Special counsel Robert Mueller’s team, charged with investigating Russian election interference and possible collusion by the Trump campaign, is examining these transactions and others by Russian diplomatic personnel, according to a US official with knowledge of the inquiry.
The transactions reveal:
- One of the people at the center of the investigation, the former Russian ambassador to the US Sergey Kislyak, received $120,000 ten days after the election of Donald Trump. Bankers flagged it to the US government as suspicious in part because the transaction, marked payroll, didn’t fit prior pay patterns.
- Five days after Trump’s inauguration, someone attempted to withdraw $150,000 cash from the embassy’s account — but the embassy’s bank blocked it. Bank employees reported the attempted transaction to the US government because it was abnormal activity for that account.
- From March 8 to April 7, 2014, bankers flagged nearly 30 checks for a total of about $370,000 to embassy employees, who cashed the checks as soon as they received them, making it virtually impossible to trace where the money went. Bank officials noted that the employees had not received similar payments in the past, and that the transactions surrounded the date of a critical referendum on whether parts of Crimea should secede from Ukraine and join Russia — one of Vladimir Putin’s top foreign policy concerns and a flash point with the West.

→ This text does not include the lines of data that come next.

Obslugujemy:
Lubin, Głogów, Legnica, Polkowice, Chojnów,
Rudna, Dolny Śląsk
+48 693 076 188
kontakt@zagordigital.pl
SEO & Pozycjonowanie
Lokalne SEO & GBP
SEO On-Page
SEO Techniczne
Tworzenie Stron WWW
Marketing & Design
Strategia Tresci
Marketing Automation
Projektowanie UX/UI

- Over five years, the Russian Cultural Centre — an arm of the government that sponsors classes and performances and is based in Washington, DC — sent $325,000 in checks that banking officials flagged as suspicious. The amounts were not consistent with normal payroll checks and some of the transactions fell below the $10,000 threshold that triggers a notice to the US government.
- The Russian embassy in Washington, DC, sent more than $2.4 million to small home-improvement companies controlled by a Russian immigrant living not far from there. Between 2013 and March 2017, that contractor’s various companies received about 600 such payments, earmarked for construction jobs at Russian diplomatic compounds. Bankers told the Treasury they did not think those transactions were related to the election but red-flagged them because the businesses seemed too small to have carried out major work on the embassy and because the money was cashed quickly or wired to other accounts.

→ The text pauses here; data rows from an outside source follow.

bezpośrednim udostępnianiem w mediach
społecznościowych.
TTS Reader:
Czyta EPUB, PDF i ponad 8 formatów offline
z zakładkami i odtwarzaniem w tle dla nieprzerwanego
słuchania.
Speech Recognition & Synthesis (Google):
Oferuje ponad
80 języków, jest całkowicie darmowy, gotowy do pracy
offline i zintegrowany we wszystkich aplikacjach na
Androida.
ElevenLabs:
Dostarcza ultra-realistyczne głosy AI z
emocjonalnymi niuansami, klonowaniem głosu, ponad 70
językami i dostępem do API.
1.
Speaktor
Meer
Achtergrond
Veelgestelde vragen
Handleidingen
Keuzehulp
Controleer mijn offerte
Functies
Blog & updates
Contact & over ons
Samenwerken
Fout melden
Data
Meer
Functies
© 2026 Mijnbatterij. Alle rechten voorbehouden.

Each of these transactions sparked a “suspicious activity report” sent to the US Treasury’s financial crimes unit by Citibank, which handles accounts of the Russian embassy. By law, bankers must alert the government to transactions that bear hallmarks of money laundering or other financial misconduct. Such reports can support investigations and intelligence gathering — but by themselves they are not evidence of a crime, and many suspicious activity reports are filed on transactions that are perfectly legal. Intelligence and diplomatic sources who reviewed the transactions for BuzzFeed News said there could be justifiable uses for the money, such as travel, bonuses, or pension payouts.

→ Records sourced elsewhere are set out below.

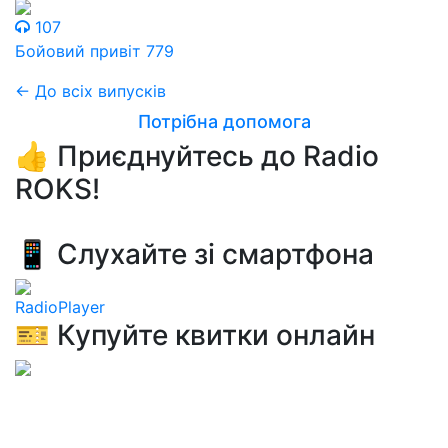
107
Бойовий привіт 779
← До всіх випусків
Потрібна допомога
👍 Приєднуйтесь до Radio
ROKS!
📱 Слухайте зі смартфона
RadioPlayer
🎫 Купуйте квитки онлайн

The Treasury Department turned over the suspicious activity reports to the FBI after the bureau asked for records that might relate to the investigation into the election, according to three federal law enforcement officials with knowledge of the matter. The bureau did not respond to requests for comment on what, if anything, it has done to investigate the transactions.
As the foregoing shows, there is nothing that connects these payments to Trump, Trump’s campaign, or any service or act done for the benefit of Trump’s campaign. But it does show that Mueller is looking hard at money-laundering by Russians, something that Trump may have been involved with long before he ran for President.